[Stored data entries]
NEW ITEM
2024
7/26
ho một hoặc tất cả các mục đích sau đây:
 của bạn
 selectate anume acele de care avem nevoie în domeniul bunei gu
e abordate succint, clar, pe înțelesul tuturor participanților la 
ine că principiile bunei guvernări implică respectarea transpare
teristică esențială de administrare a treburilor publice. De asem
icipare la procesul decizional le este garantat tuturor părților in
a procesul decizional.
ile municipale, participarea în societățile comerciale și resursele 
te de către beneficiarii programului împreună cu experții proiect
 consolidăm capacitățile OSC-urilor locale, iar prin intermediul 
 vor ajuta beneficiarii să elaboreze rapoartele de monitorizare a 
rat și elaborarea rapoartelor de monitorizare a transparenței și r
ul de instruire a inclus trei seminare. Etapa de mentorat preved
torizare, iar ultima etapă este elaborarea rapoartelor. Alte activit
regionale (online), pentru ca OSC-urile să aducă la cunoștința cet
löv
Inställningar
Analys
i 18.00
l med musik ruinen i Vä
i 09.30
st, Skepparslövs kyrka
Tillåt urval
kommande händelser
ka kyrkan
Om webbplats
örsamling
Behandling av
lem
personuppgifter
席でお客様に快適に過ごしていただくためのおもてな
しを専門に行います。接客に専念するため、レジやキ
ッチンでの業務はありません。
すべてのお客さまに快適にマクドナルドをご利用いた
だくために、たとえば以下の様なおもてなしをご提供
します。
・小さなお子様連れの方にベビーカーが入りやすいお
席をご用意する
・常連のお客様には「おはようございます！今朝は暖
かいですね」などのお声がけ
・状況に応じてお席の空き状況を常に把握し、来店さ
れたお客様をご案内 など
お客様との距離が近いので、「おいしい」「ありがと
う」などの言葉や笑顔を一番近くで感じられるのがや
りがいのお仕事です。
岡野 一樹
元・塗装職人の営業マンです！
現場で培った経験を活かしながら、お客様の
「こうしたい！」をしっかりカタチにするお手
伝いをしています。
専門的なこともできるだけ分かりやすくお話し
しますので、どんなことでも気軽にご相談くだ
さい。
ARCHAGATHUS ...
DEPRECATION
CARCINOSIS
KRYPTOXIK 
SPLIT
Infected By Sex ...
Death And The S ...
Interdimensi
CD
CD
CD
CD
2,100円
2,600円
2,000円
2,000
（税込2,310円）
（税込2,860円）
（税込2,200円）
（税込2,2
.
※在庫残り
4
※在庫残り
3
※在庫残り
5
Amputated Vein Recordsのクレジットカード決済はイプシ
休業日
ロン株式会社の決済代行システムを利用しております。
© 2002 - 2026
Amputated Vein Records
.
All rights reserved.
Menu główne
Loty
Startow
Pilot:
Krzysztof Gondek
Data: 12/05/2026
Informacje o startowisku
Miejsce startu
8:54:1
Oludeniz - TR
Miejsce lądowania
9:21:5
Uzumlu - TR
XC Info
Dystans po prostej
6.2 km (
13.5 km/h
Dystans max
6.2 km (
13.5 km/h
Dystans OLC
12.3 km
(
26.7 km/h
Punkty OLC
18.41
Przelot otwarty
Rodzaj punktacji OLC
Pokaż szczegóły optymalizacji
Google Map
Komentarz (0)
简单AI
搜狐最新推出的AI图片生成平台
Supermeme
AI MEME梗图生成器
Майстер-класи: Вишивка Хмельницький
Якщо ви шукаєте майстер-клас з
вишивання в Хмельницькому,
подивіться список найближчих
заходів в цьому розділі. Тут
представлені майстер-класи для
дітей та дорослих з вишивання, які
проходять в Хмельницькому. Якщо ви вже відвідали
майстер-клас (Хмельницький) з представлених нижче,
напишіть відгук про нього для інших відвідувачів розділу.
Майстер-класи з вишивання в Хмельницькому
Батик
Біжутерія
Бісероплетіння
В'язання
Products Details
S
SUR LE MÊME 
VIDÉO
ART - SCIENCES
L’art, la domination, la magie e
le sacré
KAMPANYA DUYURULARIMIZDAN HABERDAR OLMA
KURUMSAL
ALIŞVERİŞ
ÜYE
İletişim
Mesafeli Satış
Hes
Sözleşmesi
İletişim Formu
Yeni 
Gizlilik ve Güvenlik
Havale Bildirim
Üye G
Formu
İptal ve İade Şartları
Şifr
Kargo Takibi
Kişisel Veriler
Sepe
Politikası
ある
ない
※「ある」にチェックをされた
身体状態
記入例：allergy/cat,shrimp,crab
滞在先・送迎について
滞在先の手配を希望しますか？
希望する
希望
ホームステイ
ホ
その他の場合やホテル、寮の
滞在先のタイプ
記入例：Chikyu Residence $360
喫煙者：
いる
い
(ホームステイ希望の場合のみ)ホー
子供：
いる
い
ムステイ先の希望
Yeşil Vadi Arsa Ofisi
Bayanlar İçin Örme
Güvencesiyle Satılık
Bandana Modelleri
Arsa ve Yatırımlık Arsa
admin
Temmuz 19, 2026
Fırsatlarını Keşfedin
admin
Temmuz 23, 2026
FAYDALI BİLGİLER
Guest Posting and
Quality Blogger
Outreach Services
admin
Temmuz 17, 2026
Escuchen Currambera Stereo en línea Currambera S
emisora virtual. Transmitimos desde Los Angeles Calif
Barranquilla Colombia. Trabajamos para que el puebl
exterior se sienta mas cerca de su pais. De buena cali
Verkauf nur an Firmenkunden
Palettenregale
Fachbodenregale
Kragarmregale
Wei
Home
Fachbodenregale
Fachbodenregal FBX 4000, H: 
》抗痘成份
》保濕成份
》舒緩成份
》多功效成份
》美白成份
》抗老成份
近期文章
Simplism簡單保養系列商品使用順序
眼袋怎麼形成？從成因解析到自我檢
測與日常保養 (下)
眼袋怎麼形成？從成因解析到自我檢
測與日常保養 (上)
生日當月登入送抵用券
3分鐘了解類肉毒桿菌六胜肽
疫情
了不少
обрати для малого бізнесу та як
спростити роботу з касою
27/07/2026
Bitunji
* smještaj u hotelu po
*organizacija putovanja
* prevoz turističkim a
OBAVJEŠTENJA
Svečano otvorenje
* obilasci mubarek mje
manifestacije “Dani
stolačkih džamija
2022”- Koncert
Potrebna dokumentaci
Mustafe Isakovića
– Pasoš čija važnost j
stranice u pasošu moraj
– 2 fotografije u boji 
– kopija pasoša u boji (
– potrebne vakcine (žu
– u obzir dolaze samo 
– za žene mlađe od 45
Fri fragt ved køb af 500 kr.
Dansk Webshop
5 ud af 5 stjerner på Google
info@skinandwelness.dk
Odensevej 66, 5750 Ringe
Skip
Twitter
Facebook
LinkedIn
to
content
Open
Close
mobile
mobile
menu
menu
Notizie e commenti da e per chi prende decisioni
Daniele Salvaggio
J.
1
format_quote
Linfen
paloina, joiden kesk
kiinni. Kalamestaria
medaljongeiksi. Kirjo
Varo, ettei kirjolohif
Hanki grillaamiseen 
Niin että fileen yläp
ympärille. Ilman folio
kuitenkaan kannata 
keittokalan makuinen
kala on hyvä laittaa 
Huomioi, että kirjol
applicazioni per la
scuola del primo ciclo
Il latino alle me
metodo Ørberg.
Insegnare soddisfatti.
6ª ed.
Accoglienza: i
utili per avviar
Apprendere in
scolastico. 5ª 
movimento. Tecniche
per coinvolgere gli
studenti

* _Task goal_: Find how many lines of the records hold the string "Arsa", then give that number by itself.

* _Finished exercise_: 2